##### Records to use

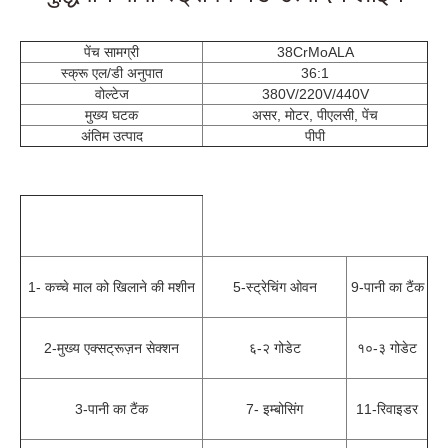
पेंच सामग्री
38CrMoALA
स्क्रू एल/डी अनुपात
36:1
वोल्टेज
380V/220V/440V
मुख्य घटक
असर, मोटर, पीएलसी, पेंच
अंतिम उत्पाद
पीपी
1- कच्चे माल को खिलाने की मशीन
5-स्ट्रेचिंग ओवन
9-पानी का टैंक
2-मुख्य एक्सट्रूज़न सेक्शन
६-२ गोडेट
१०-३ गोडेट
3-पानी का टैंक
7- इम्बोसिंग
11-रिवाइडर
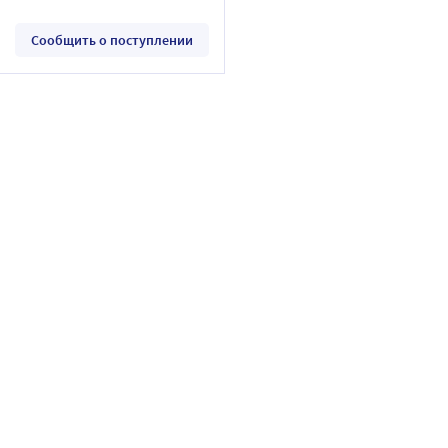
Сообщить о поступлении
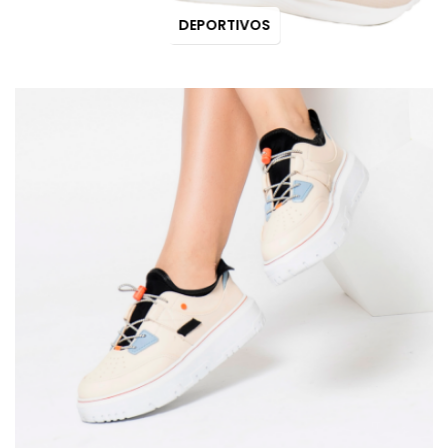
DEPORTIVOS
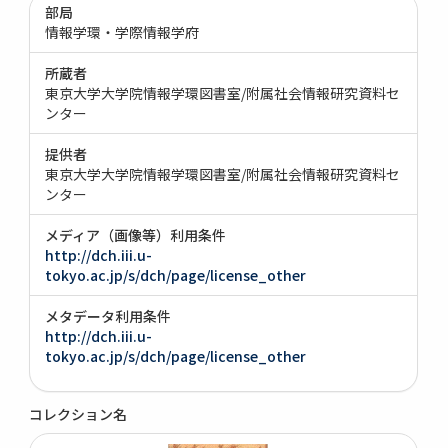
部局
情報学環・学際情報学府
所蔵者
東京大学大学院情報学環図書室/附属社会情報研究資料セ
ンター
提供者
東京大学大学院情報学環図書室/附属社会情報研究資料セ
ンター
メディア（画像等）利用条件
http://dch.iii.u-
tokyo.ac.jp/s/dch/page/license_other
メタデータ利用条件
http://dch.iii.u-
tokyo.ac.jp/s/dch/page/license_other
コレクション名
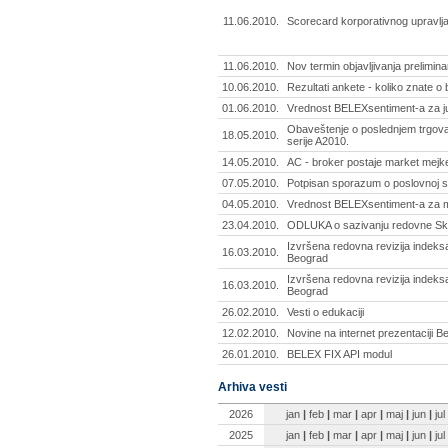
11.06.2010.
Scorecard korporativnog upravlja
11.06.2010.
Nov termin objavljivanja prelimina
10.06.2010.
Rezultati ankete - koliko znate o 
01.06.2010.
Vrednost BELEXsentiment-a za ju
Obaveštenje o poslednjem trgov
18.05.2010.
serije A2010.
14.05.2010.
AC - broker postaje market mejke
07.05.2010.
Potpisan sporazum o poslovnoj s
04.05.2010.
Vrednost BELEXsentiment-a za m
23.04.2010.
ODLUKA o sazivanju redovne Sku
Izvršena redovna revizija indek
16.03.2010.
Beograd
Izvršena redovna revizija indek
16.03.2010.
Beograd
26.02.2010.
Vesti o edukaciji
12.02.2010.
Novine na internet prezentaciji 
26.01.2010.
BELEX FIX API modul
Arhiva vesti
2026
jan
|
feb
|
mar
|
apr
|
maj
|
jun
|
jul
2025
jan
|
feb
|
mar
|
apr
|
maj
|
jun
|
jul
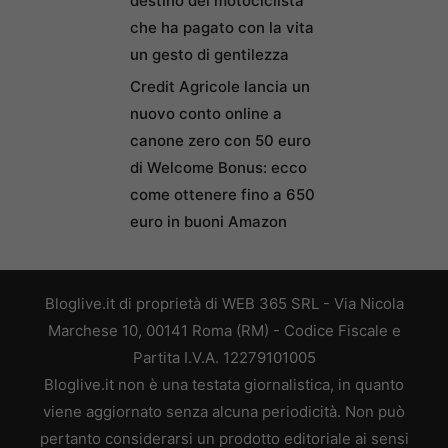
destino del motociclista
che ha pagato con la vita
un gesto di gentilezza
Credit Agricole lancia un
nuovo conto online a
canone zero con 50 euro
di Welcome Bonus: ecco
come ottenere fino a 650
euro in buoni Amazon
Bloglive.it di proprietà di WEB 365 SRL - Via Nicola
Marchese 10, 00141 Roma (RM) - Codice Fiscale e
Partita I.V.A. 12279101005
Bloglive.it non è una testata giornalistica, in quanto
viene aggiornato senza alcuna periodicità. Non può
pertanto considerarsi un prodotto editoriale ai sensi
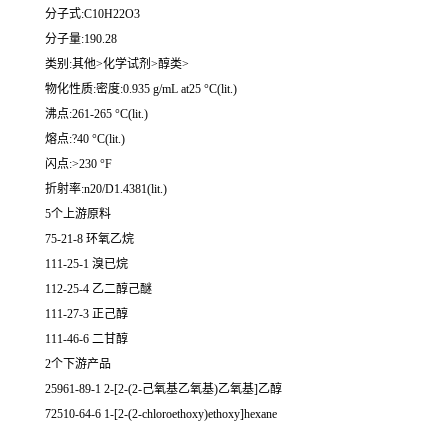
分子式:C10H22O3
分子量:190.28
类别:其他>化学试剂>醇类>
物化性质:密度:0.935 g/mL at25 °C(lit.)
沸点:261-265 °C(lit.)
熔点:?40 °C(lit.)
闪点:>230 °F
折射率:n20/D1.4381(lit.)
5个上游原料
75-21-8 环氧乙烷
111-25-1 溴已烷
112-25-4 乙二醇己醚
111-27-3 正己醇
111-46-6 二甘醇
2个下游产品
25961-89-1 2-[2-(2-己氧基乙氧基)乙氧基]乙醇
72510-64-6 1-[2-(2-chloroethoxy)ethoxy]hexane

##########

Instructions to follow> Write out only the final block of lines, starting at the line with "111-25-1 溴已烷" and running to the end of the material.

Response area>
111-25-1 溴已烷
112-25-4 乙二醇己醚
111-27-3 正己醇
111-46-6 二甘醇
2个下游产品
25961-89-1 2-[2-(2-己氧基乙氧基)乙氧基]乙醇
72510-64-6 1-[2-(2-chloroethoxy)ethoxy]hexane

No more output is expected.